WHAT YOU NEED TO DO
1) Answer these questions about the forum thread on pumping water to a cistern. Use the same letters for your answers.
(a) About how many gallons does the first poster store?
(b) For 110 head pressure, what is the smallest submersible pump size given?
(c) What cistern does icentropy plan to install at the cabin?
2) Write out the stretch of the forum thread from "Ever think of" through "the bill then.", and substitute "deep-cycle battery" for "car battery".

How about a simple shallow well pump and a generator. Fill the cistern when needed. Just run a water line from the well area to your cistern. Connect the pump, prime, and fire it up.. 

You may only need to do this 1-2 times a month. I store ~800 gal. but I don't do laundry here and if I'm a little conservative, it will last us (me and the wife) 2 months. (No well.. Collect rain water)


----------



## oldasrocks (Oct 27, 2006)

110 head pressure will take a submersible pump at least a 1/2 hp, maybe 3/4hp

Ever think of the option to pump a trailer tank full and pull it up the hill and repump into the holding tank? small 12 V pump on a car battery would fill the bill then.


----------



## wy_white_wolf (Oct 14, 2004)

icentropy said:


> Hi all I posted this topic up on the water forum but i think it's turning into an electrical issue more than a water one.
> 
> I have a hand dug well / spring in a ravine 110' below my future cabin spot. I'm putting in a road to get to that location along the hill side. The road length will be around 730' total. I will be installing a 1000g underground cistern at the cabin.
> 
> ...


 With what little I see of your idea you're better off to run solar direct off a panel mounted close to the pump. If you use the LCB that shurflo sells it has a place to hook up a tank float. This controls a relay for the pump so it only requires a few milliamps to be sent all that distance.

WWW


----------

EXTRACTED ENTRIES

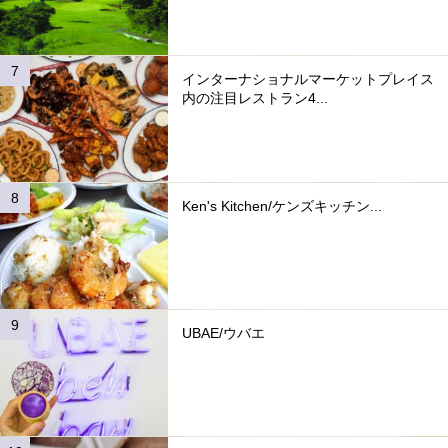
インターナショナルマーケットプレイス
内の注目レストラン4...
Ken's Kitchen/ケンズキッチン...
UBAE/ウバエ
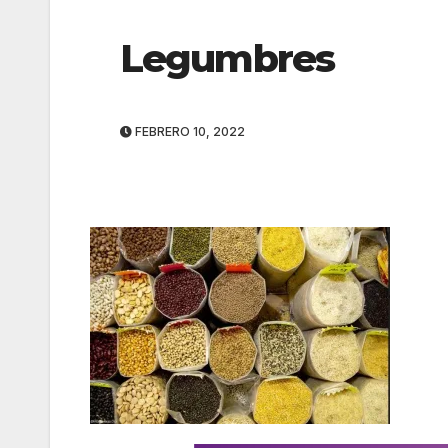
Legumbres
FEBRERO 10, 2022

LIST OF SOLUTIONS
1)
(a) About 800 gallons.
(b) At least 1/2 hp, maybe 3/4 hp.
(c) A 1000-gallon underground cistern.

2)
Ever think of the option to pump a trailer tank full and pull it up the hill and repump into the holding tank? small 12 V pump on a deep-cycle battery would fill the bill then.